DPA news agency (dfm)January 23, 2009

Bulgarian Prime Minister Sergey Stanishev's cabinet has been ordered by his country's parliament to explore the possibilities for restarting a collection of Bulgaria's dormant nuclear reactors.

https://p.dw.com/p/Gek5
The Kozloduy nuclear power plant 240 kilometers north of the Bulgarian capital Sofia
The Kozloduy power plant is Bulgaria's only nuclear reactorImage: AP

The order came as the country creaks under pressure from the global financial crisis and is wary of future gas crises which could disrupt supplies from Russia.

The assembly voted 140-48 for the motion to prod the government into trying to negotiate a new lease of life for two of the four decommissioned Soviet-era reactors at the Kozloduy power plant.

The 2006 closure of two of the 440-megawatt reactors, considered unsafe by the European Union, was one of the conditions Bulgaria had to meet to join the bloc in 2007. The two other Soviet-era reactors had already been switched off in 2002.

Kozloduy, Bulgaria's only nuclear plant, continues to operate on two modern, Russian-built 1,000-megawatt reactors.

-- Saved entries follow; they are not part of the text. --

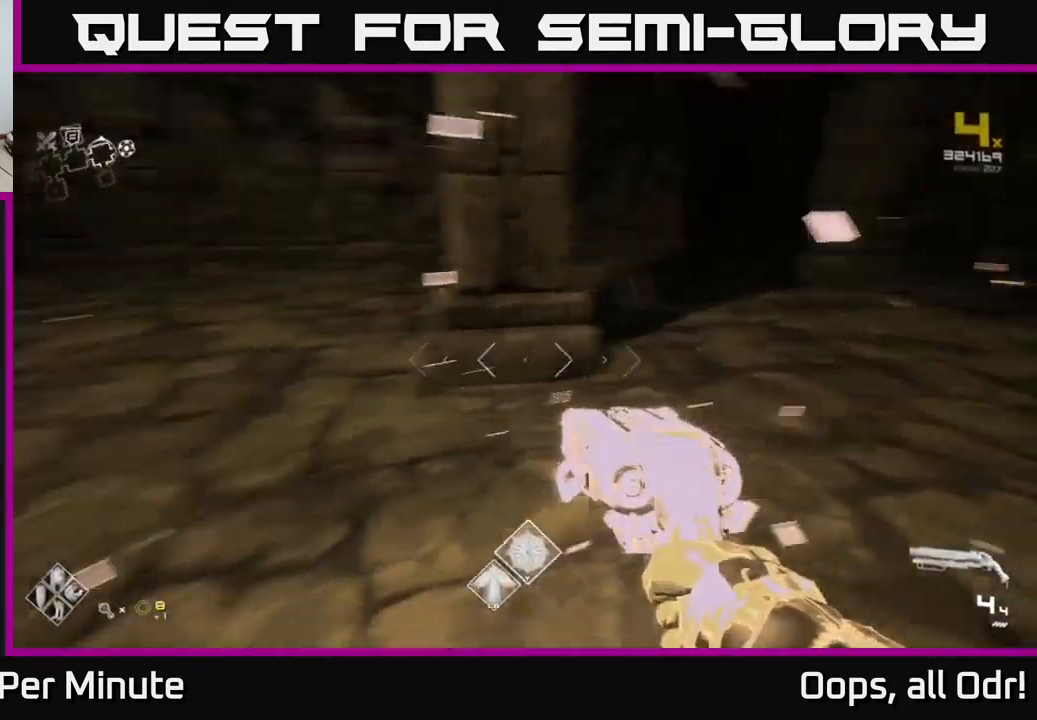
{"buttons": [], "left_stick": "up", "right_stick": "center", "events": [[217, "left_stick", "left"], [417, "left_stick", "up"], [483, "right_stick", "center"]]}
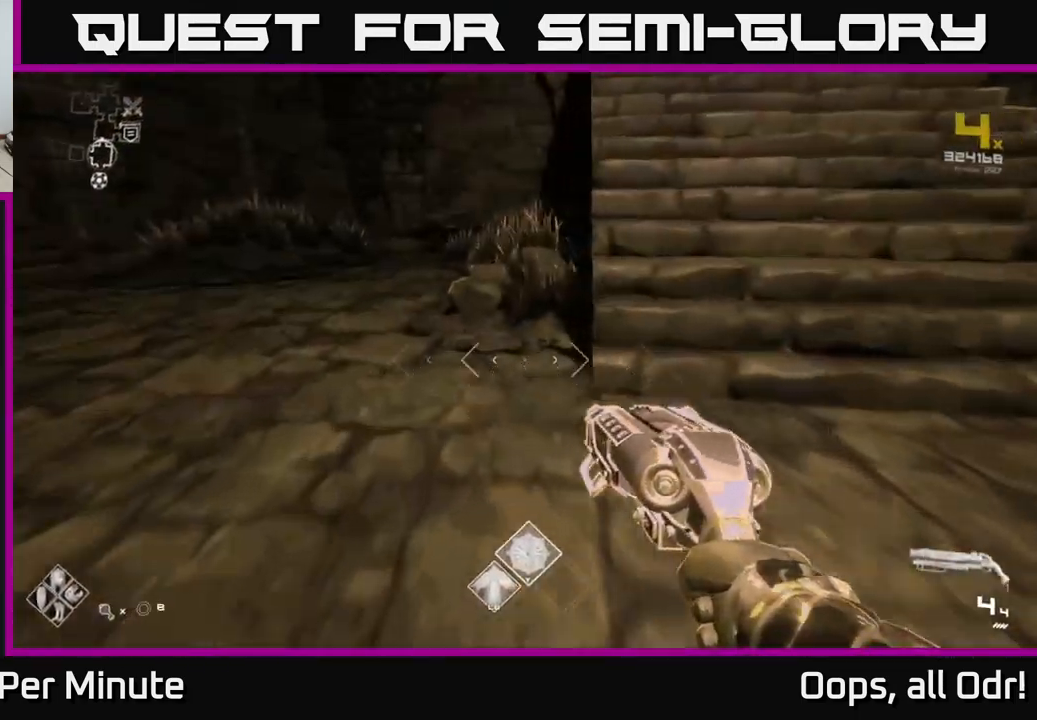
{"buttons": ["A"], "left_stick": "right", "right_stick": "center", "events": [[117, "left_stick", "left"], [133, "right_stick", "left"], [167, "left_stick", "down-left"], [250, "right_stick", "up-left"], [350, "left_stick", "down-right"], [400, "left_stick", "right"], [417, "right_stick", "center"], [467, "A", "down"]]}
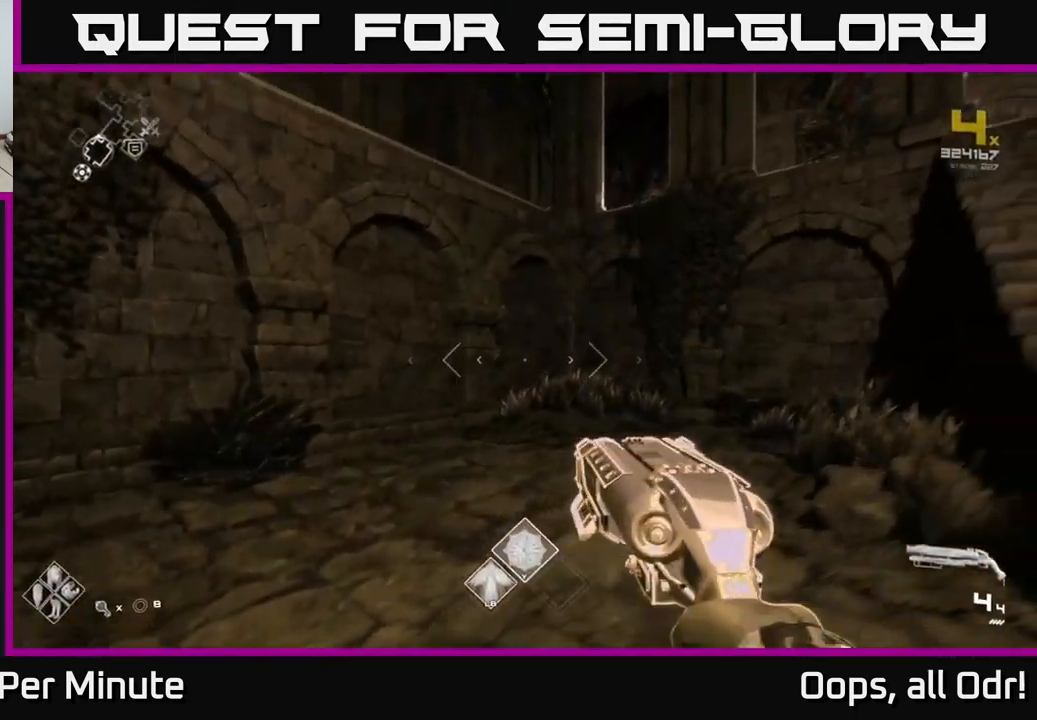
{"buttons": [], "left_stick": "up", "right_stick": "center", "events": [[67, "A", "up"], [100, "left_stick", "up-right"], [167, "A", "down"], [233, "A", "up"], [316, "left_stick", "up"]]}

Bulgaria has also revived plans to build another nuclear plant at Belene, 100 kilometers downstream on the Danube.

Friday's parliamentary decision posited that Bulgaria should consider bringing the newer generators back online in cooperation with Brussels.

Bulgarian officials, including President Georgi Parvanov, argued for the restart of the old Kozloduy installations during the recent Russia-Ukraine gas row, which hit Bulgaria hard causing industry loses in excess of 196 million leva ($130 million).